In an article for the Guardian, Laurie Penny has outlined how ” Sites that were found to be inaccessible when the new filtering system was launched last year included in some cases helplines like Childline and the NSPCC, domestic violence and suicide prevention services” This is just an example of the kind of extension of definitions that can and WILL occur from government filtering. Does the noble cause of protecting against pornography and obscene images seem like such a good idea now? The fresh and more dangerous potentialities of allowing power into the hands of a select few is something vastly more worrying than children seeing pornographic images. No one seemingly worries about the (let’s face it, FAR more easily accessible) page 3 of The Sun newspaper (among other publications) that boasts of a different topless lady each day. All it takes is a child to pick up that newspaper be it in a shop or at home, to see such images. If the worry of the effects of pornography on impressionable children was such an ardent issue in the hearts of the government, page 3 would have been done away with a long time ago.

The central issue here is not protecting children, it is the government’s need for monopolisation of the information available to us. Do not be lulled into the comforting thought that children are at the heart of the cause here. This bid for government filtering is the need of a select few to feed information deemed acceptable to us. The extension of definitions of what is bad and what is acceptable is not something to be chosen by anyone other than ourselves. It is also not the duty of the government to protect impressionable children (last I heard that’s what parents and guardians were for? Just putting that out there.)

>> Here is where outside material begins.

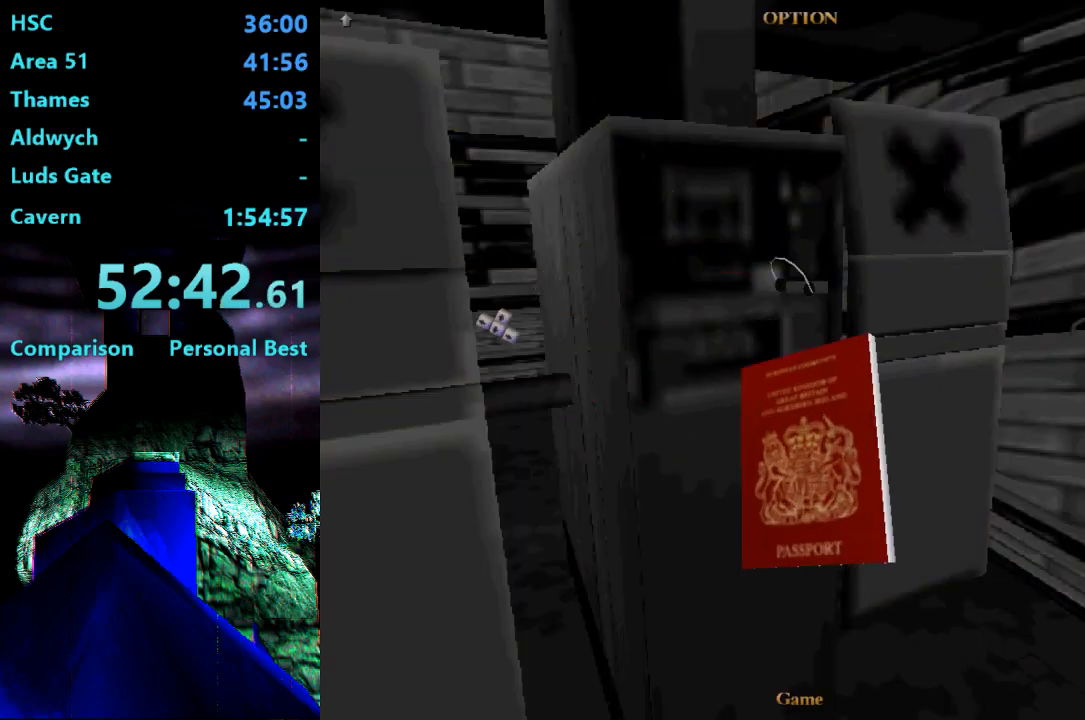
{"buttons": [], "right_stick": "center", "events": []}
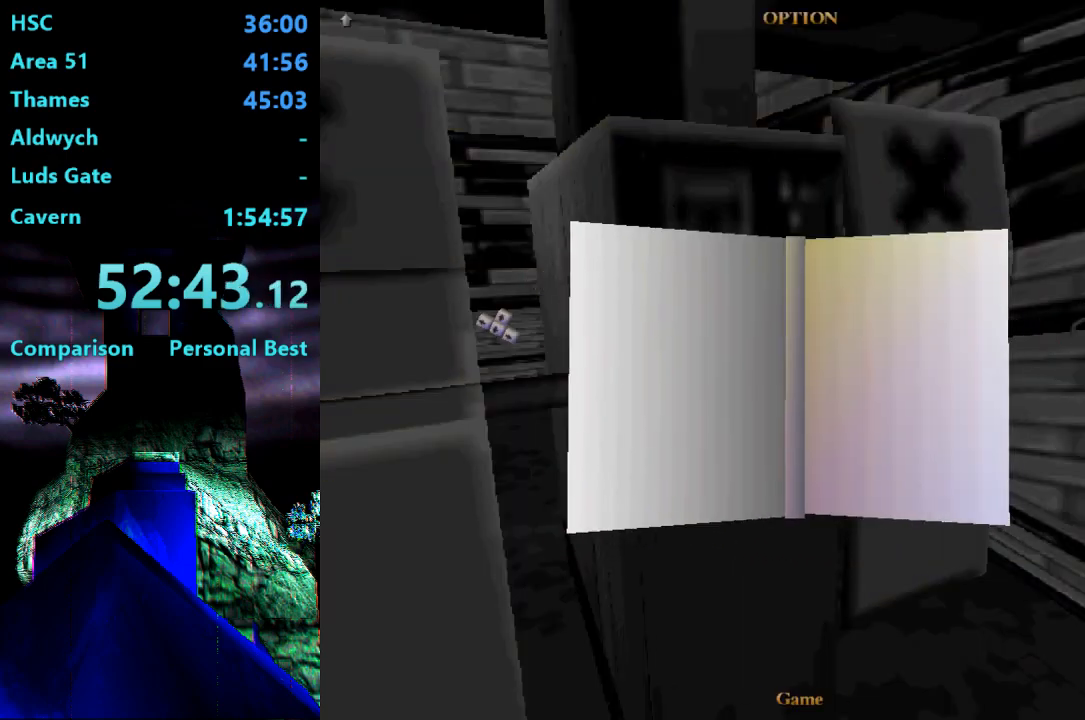
{"buttons": [], "right_stick": "center", "events": [[233, "DPAD_UP", "down"], [367, "DPAD_UP", "up"]]}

May I also remind anyone who so chooses to read this, of how ten year’s worth of speeches and press releases promising a better, fairer country from a Conservative government were deleted from archives. This kind of filtering, the cutting and pasting of what information the population can and cannot see, is simply a taste of what is to come if government internet filtering is allowed to be implemented without any objection. It is an insult to the intelligence of individuals in society, as is the idea that without government intervention, children will watch pornography as if parents are non existent. It is ludicrous when you consider the issue in this sense.

It is appropriate that the much slammed Thought of The Day on Radio 4 yesterday, from Julian Assange happened to be this:

“Knowledge is power. To keep a person ignorant is to place them in a cage. So it follows that the powerful, if they want to keep their power, will try to know as much about us as they can, and they will try to make sure that we know as little about them as is possible.”

Keep this in mind as the bid for internet filtering gains momentum. The monopolisation of information is unnatural and it is something to be rallied against. The internet is an equaliser, anyone can contribute to it and anyone can access it. We are at a time when the acquirement of information through the internet is at its most efficient, useful and relied upon. Do not sit back and let that be mutated.